# 3/75 Steven C. Ganczewski



## Ravage (Nov 18, 2007)

FORT BENNING, GA. (USASOC News Service, November 18, 2007) — An Army Ranger assigned to 3rd Battalion, 75th Ranger Regiment, was killed in northern Iraq, Nov. 16.

Sgt. Steven C. Ganczewski, 22, of Niagara Falls, N.Y., died from injuries sustained in a combat-related incident.  The incident is under investigation.

Ganczewski volunteered for military service and entered the Army in July 2003.  After completing One Station Unit Training, Basic Airborne Course and the 75th Ranger Regiment’s Ranger Indoctrination Program training, he was assigned to 3rd Bn. at Fort Benning in May 2004. He was a fire team leader.

Ganczewski is a graduate of Niagara Falls High School in Niagara Falls, N.Y. Ganczewski was a veteran of operations Enduring and Iraqi Freedom.

He is survived by his wife Rachel and daughter Makayla, of Columbus, Ga., and his parents Mark and Maria Ganczewski of Niagara Falls, N.Y.

http://news.soc.mil/releases/News Archive/2007/November/071118-01.html

RIP Ranger....


----------



## SgtUSMC8541 (Nov 18, 2007)

RIP Ranger.


----------



## Gypsy (Nov 18, 2007)

Rest in Peace Ranger...prayers out for your family and Brothers.


----------



## Centermass (Nov 18, 2007)

Rest easy Ranger. 

The GRITS has you now. 

Blue skies always. 

~S~


----------



## AWP (Nov 18, 2007)

Blue Skies, Ranger.


----------



## Crusader74 (Nov 18, 2007)

Rest in Peace Ranger


----------



## tova (Nov 18, 2007)

RIP, Godspeed, PBS....


----------



## RackMaster (Nov 18, 2007)

RIP.


----------



## Alvitr (Nov 19, 2007)

Rest In Peace


----------



## Typhoon (Nov 19, 2007)

RIP Sgt.
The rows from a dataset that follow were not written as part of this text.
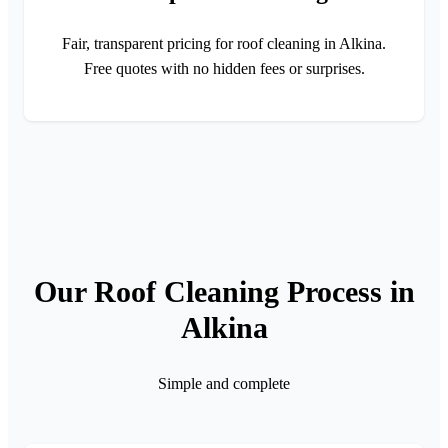
Fair, transparent pricing for roof cleaning in Alkina.
Free quotes with no hidden fees or surprises.
Our Roof Cleaning Process in
Alkina
Simple and complete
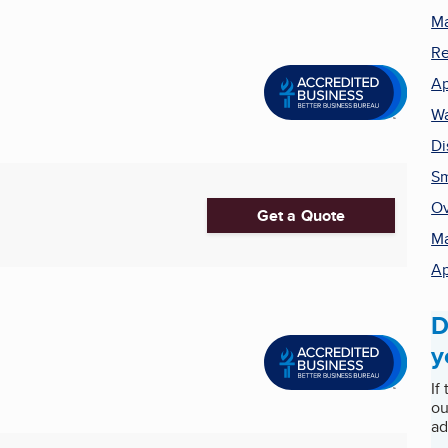
Ma
Re
Ap
Wa
Di
Sm
Ov
Get a Quote
Ma
Ap
D
y
If
ou
ad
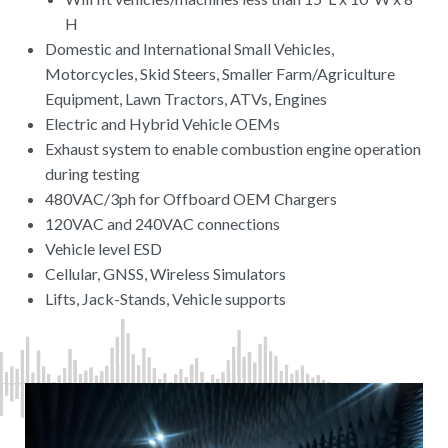
H
Domestic and International Small Vehicles,
Motorcycles, Skid Steers, Smaller Farm/Agriculture
Equipment, Lawn Tractors, ATVs, Engines
Electric and Hybrid Vehicle OEMs
Exhaust system to enable combustion engine operation
during testing
480VAC/3ph for Offboard OEM Chargers
120VAC and 240VAC connections
Vehicle level ESD
Cellular, GNSS, Wireless Simulators
Lifts, Jack-Stands, Vehicle supports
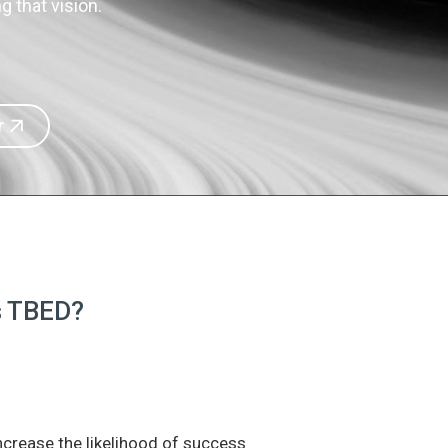
 that vision.
r
is TBED?
increase the likelihood of success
Ganczewski. My thoughts and prayers out to the members of 3rd Ranger Bn with whom he served, and to his family and friends back at home.

RLTW.


----------



## Dirty Harry 375 (Jan 29, 2009)

Hey brother.. Stopping in to pay my respects.. Over a year already.. Time flies.. Still wearing the KIA bracelet which I wished didn't have your name on it. No worries though, I don't need it to remind me about you, but it helps make it known all that you gave for your friends and country. Something which others may never understand. RLTW


----------



## lancero (Jan 29, 2009)

RIP.


----------



## car (Jan 29, 2009)

Dirty Harry 375 said:


> Hey brother.. Stopping in to pay my respects.. Over a year already.. Time flies.. Still wearing the KIA bracelet which I wished didn't have your name on it. No worries though, I don't need it to remind me about you, but it helps make it known all that you gave for your friends and country. Something which others may never understand. RLTW



Condolences


----------



## Muppet (Jan 30, 2009)

Rest in peace and condolances to all.

F.M.


----------



## Trip_Wire (Jan 30, 2009)

RIP Ranger


----------



## Typhoon (Jan 30, 2009)

> Hey brother.. Stopping in to pay my respects.. Over a year already.. Time flies.. Still wearing the KIA bracelet which I wished didn't have your name on it. No worries though, I don't need it to remind me about you, but it helps make it known all that you gave for your friends and country. Something which others may never understand. RLTW


So sorry that you lost one of yours, DH. My thoughts and prayers are with you.

RLTW.


----------



## GunnyMack (Feb 8, 2009)

*R.I.P. Warrior*

May God continue watching over you and your family. I thank you for your service to our Army and Country.

Semper Fi,

GunnyMack


----------



## atfranger (Dec 12, 2011)

Hey brother,
Its hard to believe its been over four years.  I'll never forget the good times of just sitting in your room watching "The Shield" and drinking that Canadian piss beer Labatts Blue that you introduced me to, lol.  I miss ya man.  Until we meet again.  Love you Ski. 

RLTW


----------



## Red Flag 1 (Dec 12, 2011)

Rest In God's Peace Ranger.


----------



## tova (Dec 12, 2011)

RIP, Godspeed, PBS....


----------